Lo scorso 3 dicembre negli spazi della Polveriera è stato presentato il cortometraggio Come la Neve, esito dell’attività teatrale svolta da un gruppo di utenti, operatrici e operatori del centro socio-occupazionale Ecocreativo de L’Ovile, in collaborazione con i servizi SAP della cooperativa Coressai.
La serata si è svolta nei locali della Vivanderia Sociale e ha visto la partecipazione di amici, familiari, operatrici, operatori e persone interessate a conoscere il percorso che ha portato alla realizzazione del cortometraggio. Dopo un breve saluto di benvenuto da parte di Emanuele Mussini, coordinatore di Ecocreativo, la regista Francesca Catellani ha raccontato il lavoro artistico che ha accompagnato il gruppo dalla scena teatrale alla forma audiovisiva.

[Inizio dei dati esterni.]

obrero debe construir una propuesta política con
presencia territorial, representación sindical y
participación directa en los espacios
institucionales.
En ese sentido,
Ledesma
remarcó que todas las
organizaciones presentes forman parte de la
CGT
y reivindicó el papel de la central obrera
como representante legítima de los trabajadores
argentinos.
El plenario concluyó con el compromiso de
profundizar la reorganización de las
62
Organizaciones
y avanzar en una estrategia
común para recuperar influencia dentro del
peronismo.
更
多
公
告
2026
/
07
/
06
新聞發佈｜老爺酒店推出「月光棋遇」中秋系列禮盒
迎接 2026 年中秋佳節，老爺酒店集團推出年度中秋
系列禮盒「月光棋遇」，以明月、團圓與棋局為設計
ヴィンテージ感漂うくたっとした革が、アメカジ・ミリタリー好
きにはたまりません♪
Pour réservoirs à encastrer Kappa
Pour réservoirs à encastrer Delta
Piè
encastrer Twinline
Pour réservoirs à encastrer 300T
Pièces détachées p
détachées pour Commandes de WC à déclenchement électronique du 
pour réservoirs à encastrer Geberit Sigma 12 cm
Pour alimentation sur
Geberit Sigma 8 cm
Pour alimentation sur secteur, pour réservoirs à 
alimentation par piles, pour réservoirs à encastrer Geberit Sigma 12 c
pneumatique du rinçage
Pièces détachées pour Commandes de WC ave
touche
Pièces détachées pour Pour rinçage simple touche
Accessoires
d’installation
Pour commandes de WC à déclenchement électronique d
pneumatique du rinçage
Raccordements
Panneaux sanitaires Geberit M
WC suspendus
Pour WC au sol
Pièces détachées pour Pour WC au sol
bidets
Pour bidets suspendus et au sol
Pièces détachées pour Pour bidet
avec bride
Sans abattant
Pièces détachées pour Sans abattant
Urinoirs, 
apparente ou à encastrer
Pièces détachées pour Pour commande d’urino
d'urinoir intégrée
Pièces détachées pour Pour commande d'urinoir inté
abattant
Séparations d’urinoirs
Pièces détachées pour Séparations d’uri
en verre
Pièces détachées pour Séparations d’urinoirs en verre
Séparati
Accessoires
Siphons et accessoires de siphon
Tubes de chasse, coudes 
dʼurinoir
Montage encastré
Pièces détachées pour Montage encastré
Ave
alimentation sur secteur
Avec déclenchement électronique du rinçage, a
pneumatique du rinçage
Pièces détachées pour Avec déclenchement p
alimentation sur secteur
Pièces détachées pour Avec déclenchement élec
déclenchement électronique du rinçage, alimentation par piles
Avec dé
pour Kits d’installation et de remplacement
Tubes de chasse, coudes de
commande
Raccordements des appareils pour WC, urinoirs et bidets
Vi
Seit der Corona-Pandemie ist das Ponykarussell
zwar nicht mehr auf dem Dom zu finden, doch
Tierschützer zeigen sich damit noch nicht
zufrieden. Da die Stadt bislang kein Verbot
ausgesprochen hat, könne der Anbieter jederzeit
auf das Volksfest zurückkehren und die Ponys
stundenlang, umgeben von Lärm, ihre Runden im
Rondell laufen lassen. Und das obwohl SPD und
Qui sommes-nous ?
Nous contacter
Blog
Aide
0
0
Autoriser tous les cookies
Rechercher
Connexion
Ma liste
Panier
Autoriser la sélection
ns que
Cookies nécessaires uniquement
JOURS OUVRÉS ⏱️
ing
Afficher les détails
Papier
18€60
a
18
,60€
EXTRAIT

Come la Neve nasce infatti come rielaborazione dell’omonimo spettacolo del 2024. Non si tratta di una semplice trasposizione, ma di un attraversamento: i temi centrali del lavoro teatrale sono stati ripresi, distillati e riconfigurati in una forma pensata per lo sguardo della videocamera e per una fruizione più intima. Il cortometraggio si muove all’interno dei territori simbolici che la fiaba di Biancaneve racchiude, portando alla luce metamorfosi interiori e passaggi che trasformano la narrazione in un percorso di cambiamento.

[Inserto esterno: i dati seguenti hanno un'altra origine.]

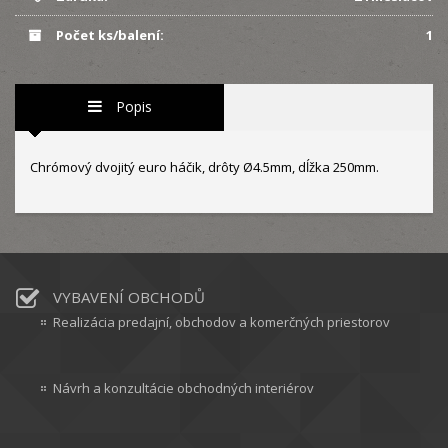
Počet ks/balení:
1
Popis
Chrómový dvojitý euro háčik, drôty Ø4.5mm, dĺžka 250mm.
VYBAVENÍ OBCHODŮ
Realizácia predajní, obchodov a komerčných priestorov
Návrh a konzultácie obchodných interiérov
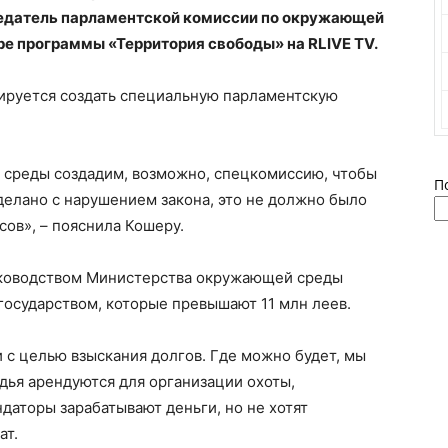
седатель парламентской комиссии по окружающей
ре программы «Территория свободы» на RLIVE TV.
нируется создать специальную парламентскую
среды создадим, возможно, спецкомиссию, чтобы
П
сделано с нарушением закона, это не должно было
есов», – пояснила Кошеру.
уководством Министерства окружающей среды
государством, которые превышают 11 млн леев.
 с целью взыскания долгов. Где можно будет, мы
дья арендуются для организации охоты,
даторы зарабатывают деньги, но не хотят
ат.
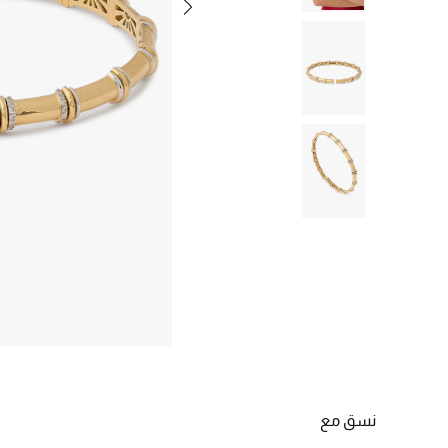
نسق مع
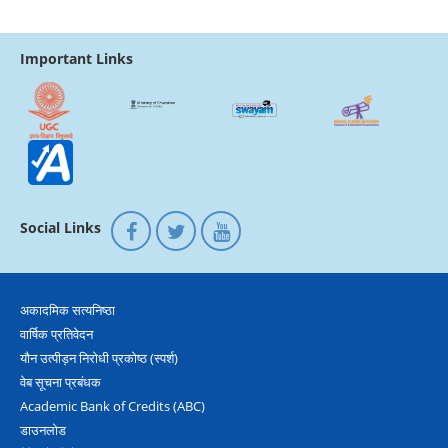
Important Links
Social Links
अकादमिक सत्‍यनिष्‍ठा
वार्षिक प्रतिवेदन
यौन उत्‍पीड़न निरोधी प्रकोष्‍ठ (स्‍पर्श)
वेब सूचना प्रबंधक
Academic Bank of Credits (ABC)
डाउनलोड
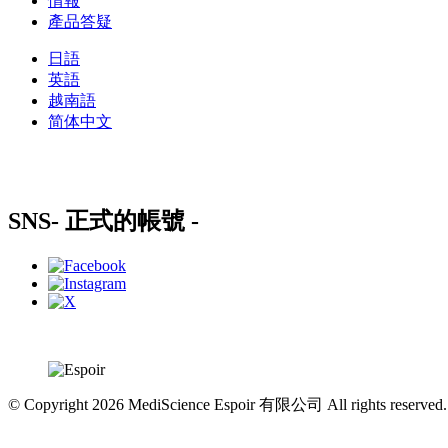
情報
產品答疑
日語
英語
越南語
简体中文
SNS
- 正式的帳號 -
© Copyright 2026 MediScience Espoir 有限公司 All rights reserved.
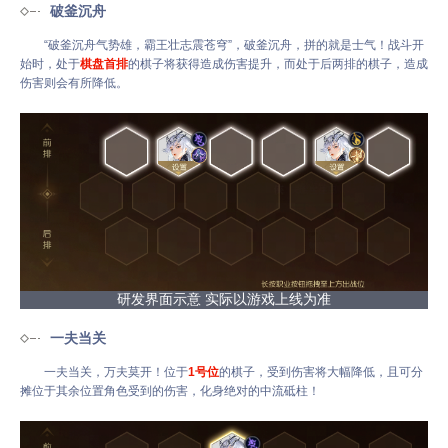
破釜沉舟
“破釜沉舟气势雄，霸王壮志震苍穹”，破釜沉舟，拼的就是士气！战斗开
始时，处于
棋盘首排
的棋子将获得造成伤害提升，而处于后两排的棋子，造成
伤害则会有所降低。
研发界面示意 实际以游戏上线为准
一夫当关
一夫当关，万夫莫开！位于
1号位
的棋子，受到伤害将大幅降低，且可分
摊位于其余位置角色受到的伤害，化身绝对的中流砥柱！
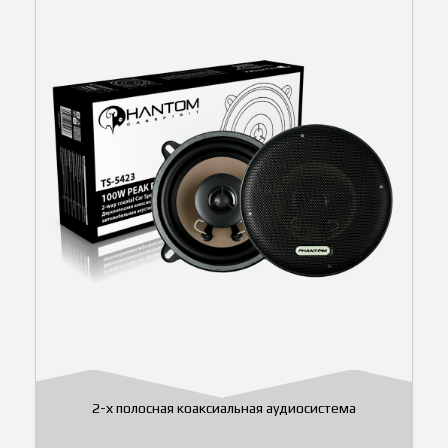
2-х полосная коаксиальная аудиосистема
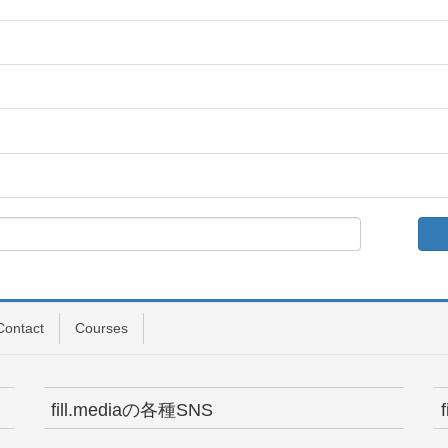
Contact
Courses
fill.mediaの各種SNS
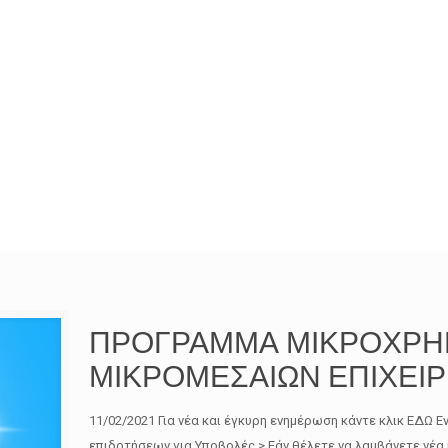
ΠΡΟΓΡΑΜΜΑ ΜΙΚΡΟΧΡΗ
ΜΙΚΡΟΜΕΣΑΙΩΝ ΕΠΙΧΕΙΡ
11/02/2021 Για νέα και έγκυρη ενημέρωση κάντε κλικ ΕΔΩ
επιδοτήσεων για Υποβολές > Εάν θέλετε να λαμβάνετε νέα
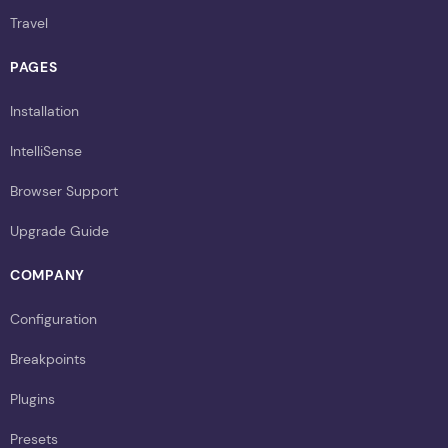
Travel
PAGES
Installation
IntelliSense
Browser Support
Upgrade Guide
COMPANY
Configuration
Breakpoints
Plugins
Presets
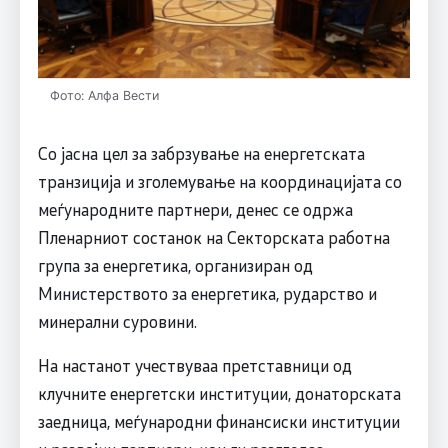
Фото: Алфа Вести
Со јасна цел за забрзување на енергетската
транзиција и зголемување на координацијата со
меѓународните партнери, денес се одржа
Пленарниот состанок на Секторската работна
група за енергетика, организиран од
Министерството за енергетика, рударство и
минерални суровини.
На настанот учествуваа претставници од
клучните енергетски институции, донаторската
заедница, меѓународни финансиски институции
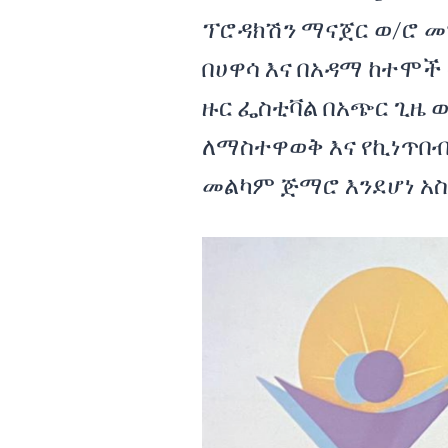
ፕሮዳክሽን ማናጀር ወ/ሮ 
በሀዋሳ እና በአዳማ ከተሞች
ዙር ፌስቲቫል በአጭር ጊዜ 
ለማስተዋወቅ እና የኪነጥበብ
መልካም ጅማሮ እንደሆነ አ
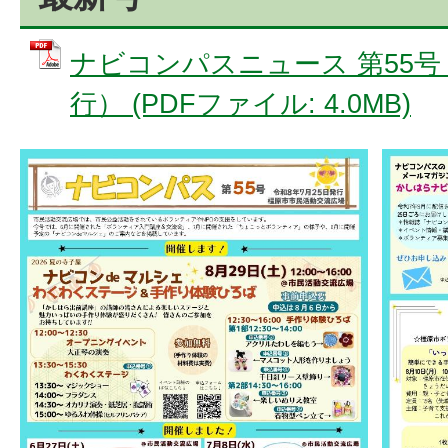
ナビコンパスニュース 第55号
行） (PDFファイル: 4.0MB)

In questo lavoro, la fiaba perde i suoi contorni più riconoscibili per aprirsi a un viaggio che interroga il senso del vivere. Biancaneve diventa una figura di passaggio, che attraversa temi come la trasformazione, la maturazione, il rapporto con l’ignoto. Nel passaggio dalla scena al video, le e gli interpreti hanno abitato uno spazio sospeso tra sogno e veglia, restituendo frammenti di una narrazione non lineare, ma che ha costruito un paesaggio fatto di gesti, presenze e immagini.
La presentazione del cortometraggio è stata accompagnata da un intervento musicale dal vivo di Marco Macchi, pianista e autore delle musiche originali di Come la Neve. La proiezione ha rappresentato un momento di restituzione pubblica di un lavoro costruito nel tempo, frutto di una collaborazione pluriennale tra L’Ovile e Coressai e di un percorso teatrale condiviso che ha attraversato l’intero anno. La serata ha permesso di riscoprire il lavoro in una forma diversa, in cui il passaggio al video ha saputo dare una nuova intensità alle emozioni già presenti dello spettacolo teatrale.